%%%%%%%%%%%%%%%%%%%%%%%%%%%%%%%%%%%%%%%%%%%%%%
% Q learning of single agent move in N rooms
% Matlab Code companion of
% Q Learning by Example
%
%%%%%%%%%%%%%%%%%%%%%%%%%%%%%%%%%%%%%%%%%%%%%
function q=ReinforcementLearning
clc;
format short
format compact
% Two input: R and gamma
% immediate reward matrix;
% row and column = states; -Inf = no door between room
R=[-inf,-inf,-inf,-inf, 0, -inf;
-inf,-inf,-inf, 0,-inf, 100;
-inf,-inf,-inf, 0,-inf, -inf;
-inf, 0, 0,-inf, 0, -inf;
0,-inf,-inf, 0,-inf, 100;
-inf, 0,-inf,-inf, 0, 100];
gamma=0.80; % learning parameter
q=zeros(size(R)); % initialize Q as zero,q的行数和列数等于矩阵R的。
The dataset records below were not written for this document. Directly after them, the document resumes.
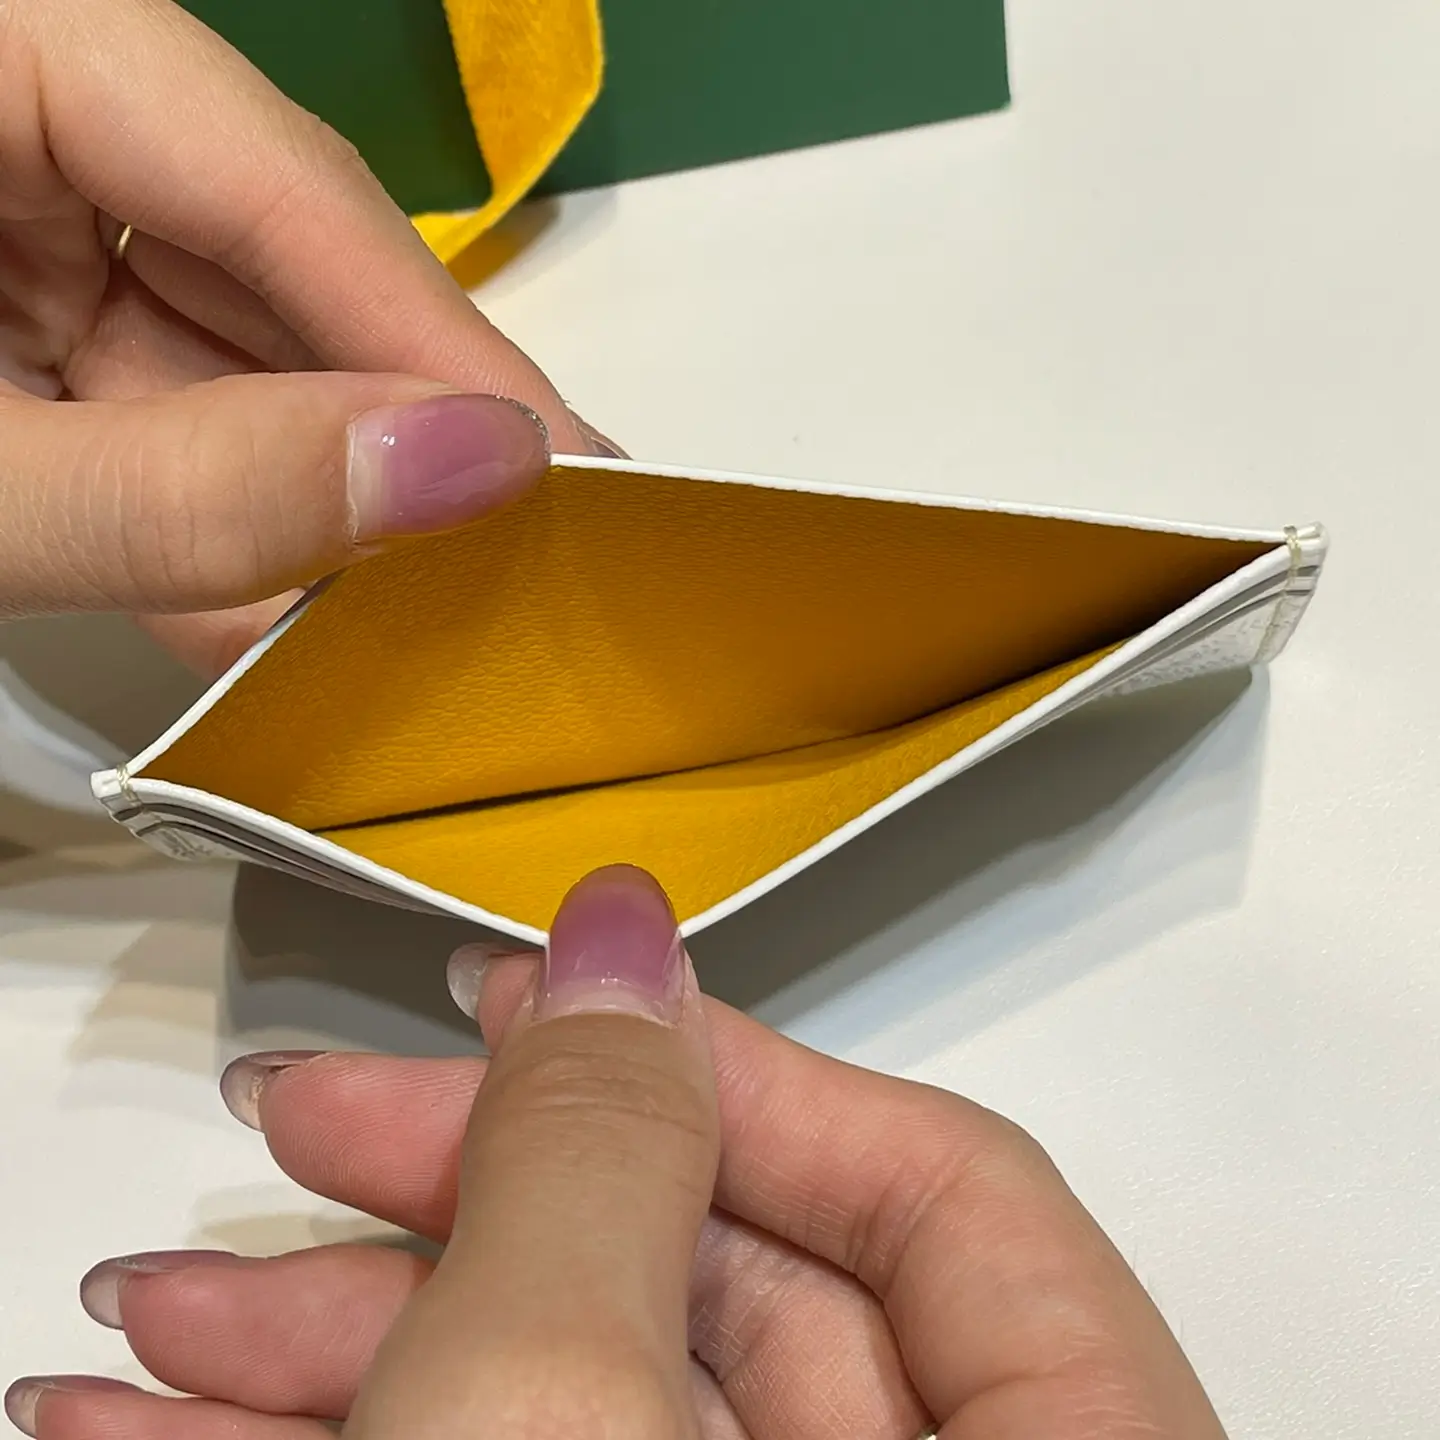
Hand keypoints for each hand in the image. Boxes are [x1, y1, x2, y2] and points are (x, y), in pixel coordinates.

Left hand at [1, 0, 599, 673]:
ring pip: (238, 326)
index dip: (433, 336)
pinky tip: (288, 599)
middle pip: (279, 248)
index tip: (561, 470)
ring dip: (316, 484)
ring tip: (419, 601)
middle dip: (388, 423)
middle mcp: (35, 96)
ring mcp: (29, 192)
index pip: (277, 175)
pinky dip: (223, 497)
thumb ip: (194, 490)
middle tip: (524, 547)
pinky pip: (169, 376)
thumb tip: (464, 469)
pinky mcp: (34, 286)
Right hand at [7, 867, 1228, 1438]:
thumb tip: (615, 937)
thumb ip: (613, 1163)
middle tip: (274, 1136)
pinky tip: (172, 1439)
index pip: (929, 1178)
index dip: (710, 1067)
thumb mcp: (590, 1413)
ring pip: (576, 1406)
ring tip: (146, 1329)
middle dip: (455, 1204)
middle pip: (709, 1291)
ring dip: (346, 1352)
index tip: (511, 1003)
q1=ones(size(R))*inf; % initialize previous Q as big number
count=0; % counter
for episode=0:50000
% random initial state
y=randperm(size(R,1));%产生1到6的随机数%a=size(R,1)把矩阵R的行数返回给a,b=size(R,2)把矩阵R的列数返回给b
state=y(1); %取1到6的随机数的第一个数
% select any action from this state
x=find(R(state,:)>=0); % find possible action of this state.返回矩阵R第state行所有列中不小于零的数据的下标
if size(x,1)>0,
x1=RandomPermutation(x); % randomize the possible action
x1=x1(1); % select an action
end
qMax=max(q,[],2);
q(state,x1)= R(state,x1)+gamma*qMax(x1); % get max of all actions
state=x1;
% break if convergence: small deviation on q for 1000 consecutive
if sum(sum(abs(q1-q)))<0.0001 & sum(sum(q >0))
if count>1000,
episode % report last episode
break % for
else
count=count+1; % set counter if deviation of q is small
end
else
q1=q;
count=0; % reset counter when deviation of q from previous q is large
end
end
%normalize q
g=max(max(q));
if g>0,
q=100*q/g;
end
% The code above is using basic library RandomPermutation below
function y=RandomPermutation(A)
%%%%%%%%%%%%%%%%%%%%%%%%%%%%%%%%%
% return random permutation of matrix A
% unlike randperm(n) that give permutation of integer 1:n only,
% RandomPermutation rearrange member of matrix A randomly
% This function is useful for MonteCarlo Simulation,
% Bootstrap sampling, game, etc.
%
% Copyright Kardi Teknomo(c) 2005
% (http://people.revoledu.com/kardi/)
%
% example: A = [ 2, 1, 5, 3]
% RandomPermutation(A) may produce [ 1, 5, 3, 2] or [ 5, 3, 2, 3]
%
% example:
% A=magic(3)
% RandomPermutation(A)
%%%%%%%%%%%%%%%%%%%%%%%%%%%%%%%%%%%
[r,c]=size(A);
b=reshape(A,r*c,1); % convert to column vector
x=randperm(r*c); % make integer permutation of similar array as key
w=[b,x']; % combine matrix and key
d=sortrows(w,2); % sort according to key
y=reshape(d(:,1),r,c); % return back the matrix